Lo sport fa miracoli?

Giusto alcuni giorni fa discutevo di come l’attuale società, con il suo sistema di valori, rappresenti molto bene il contesto contro il quale spesso si scagliarono i profeti biblici, che accusavano gli uomini di allora di aver voltato le spalle al Dio dal quale ricevevano la vita. Questa mattina, ho avuto l’ennesima dimostrazione di come la situazione odierna sia ancora più estrema, più sul filo del rasoio, ed oltre ad essere completamente disinteressata della volontà di Dio, si senta addirittura in diritto di canzonare aspetti di importanza tutt’altro che secondaria.
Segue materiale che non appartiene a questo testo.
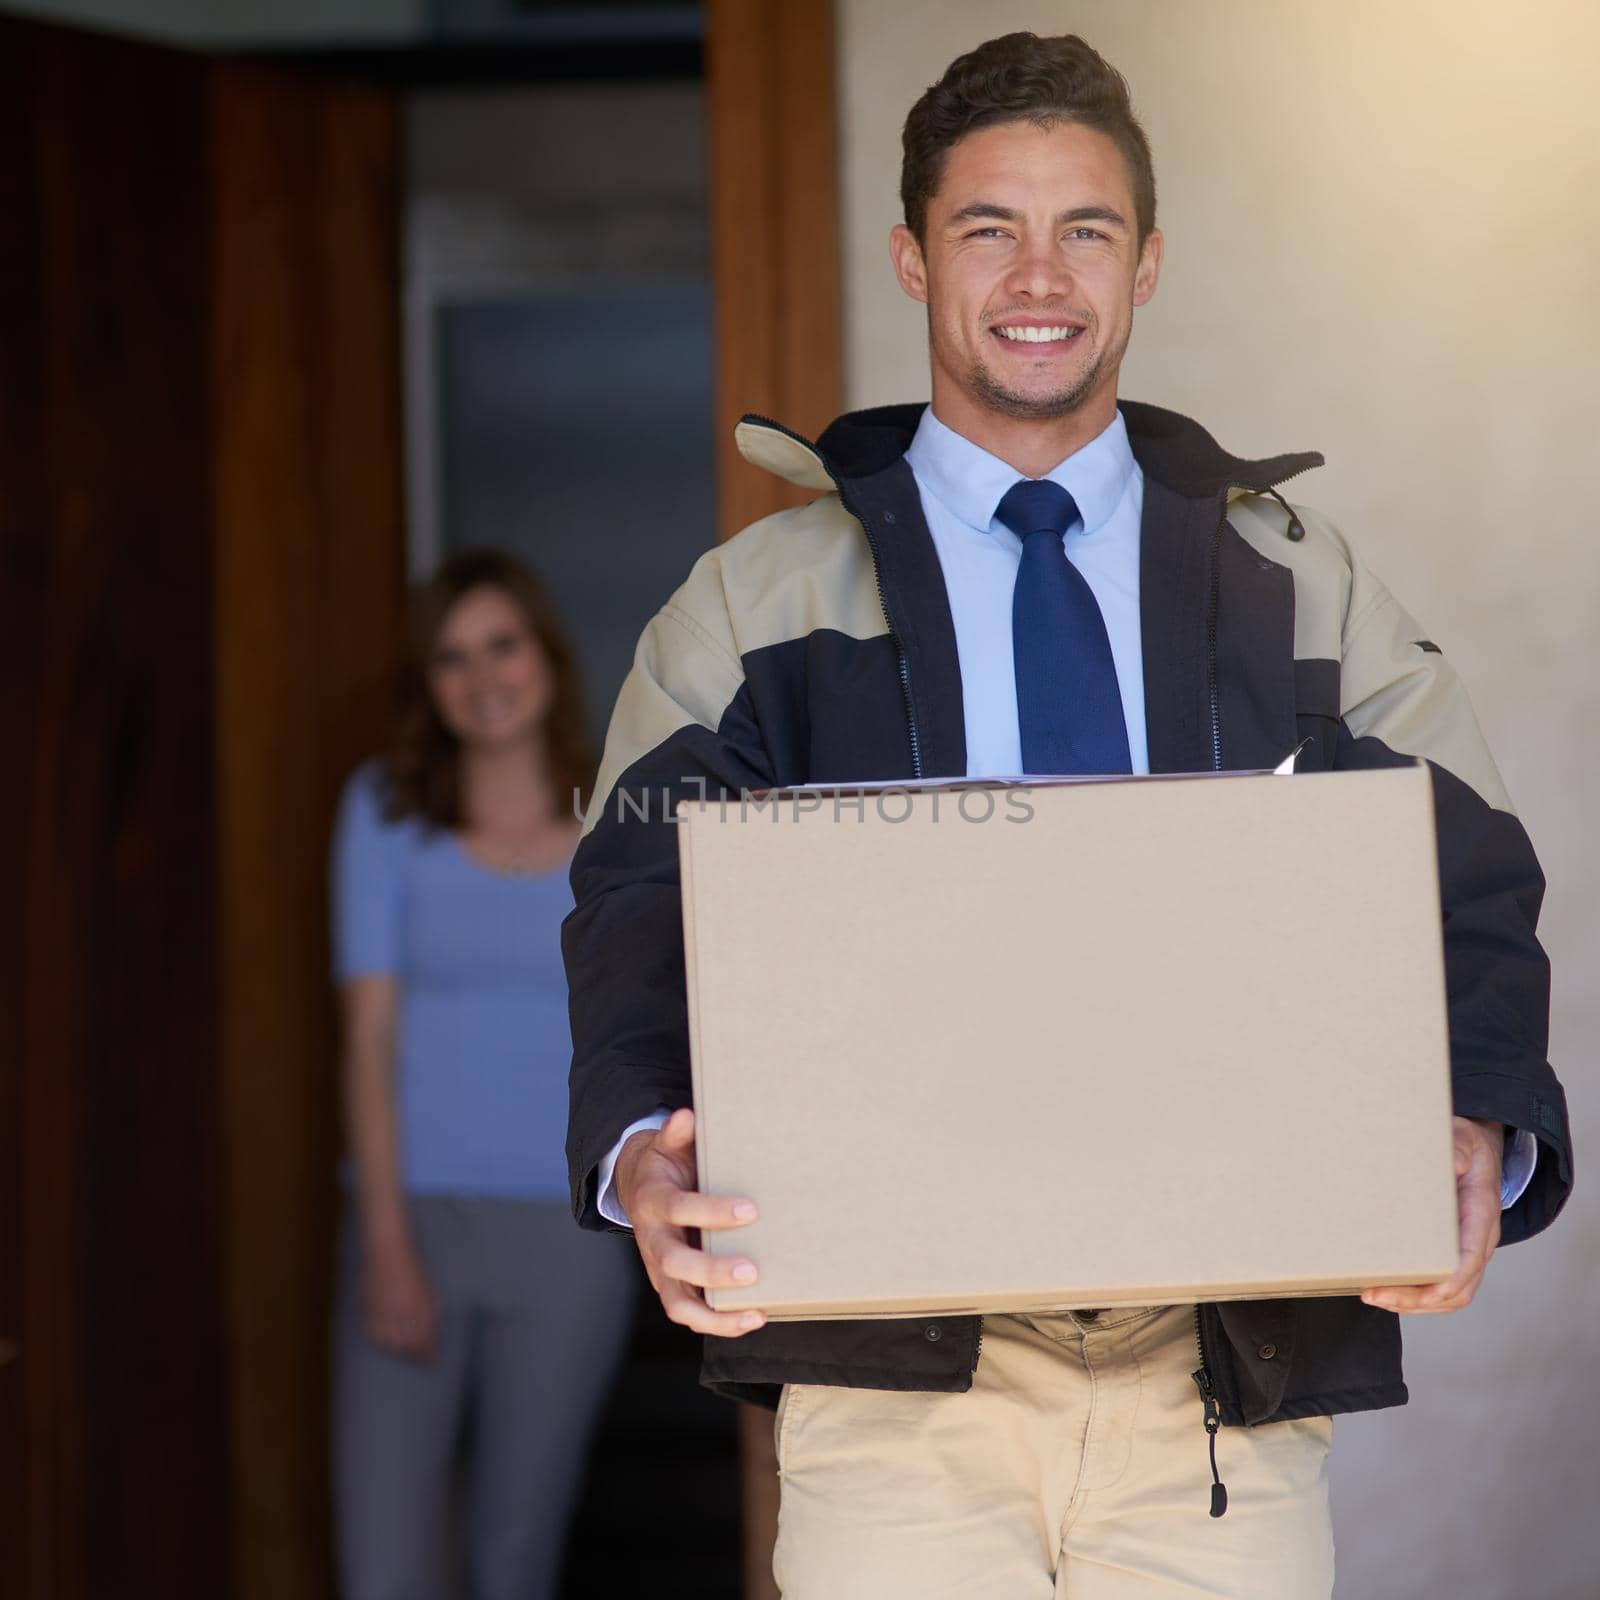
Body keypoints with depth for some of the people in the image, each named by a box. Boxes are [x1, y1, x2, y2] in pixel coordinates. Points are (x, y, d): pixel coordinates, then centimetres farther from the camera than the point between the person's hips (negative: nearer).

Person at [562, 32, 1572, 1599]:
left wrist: (1477, 1135, -15)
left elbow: (1468, 895, 6)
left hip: (1227, 1365, 1)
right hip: (898, 1373, -1)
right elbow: (644, 914, 0)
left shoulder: (1298, 586, 14)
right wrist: (642, 1160, -20)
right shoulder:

A cosa mi sto riferendo? Sto parlando dell’ultima trovata di una nota emittente satellitare, che, servendosi del motto «lo sport fa miracoli», ritrae nella propria clip pubblicitaria alcuni famosi sportivi, mostrandoli intenti a compiere qualche «miracolo», mutuato dalla devozione popolare.

Per la maggior parte di tali «prodigi», i creativi del settore si sono ispirati alla più tradizionale pietas popolare, arrivando addirittura a raffigurare un noto calciatore come una statua patronale lacrimante, che viene portata in processione dal popolo festante a forza di spalle, senza però risparmiare scene decisamente più border-line, o meglio dire blasfeme, come quella in cui una nuotatrice olimpica si improvvisa novella Mosé, e divide le acque di una piscina. Come impariamo dalle Scritture, «l’idolo non è nulla nel mondo» (1Co.8:4), e si potrebbe pertanto etichettare semplice goliardia il farsi beffe della devozione popolare, anche perchè essa risiede quasi interamente su dogmi umani, e non sulla Parola di Dio.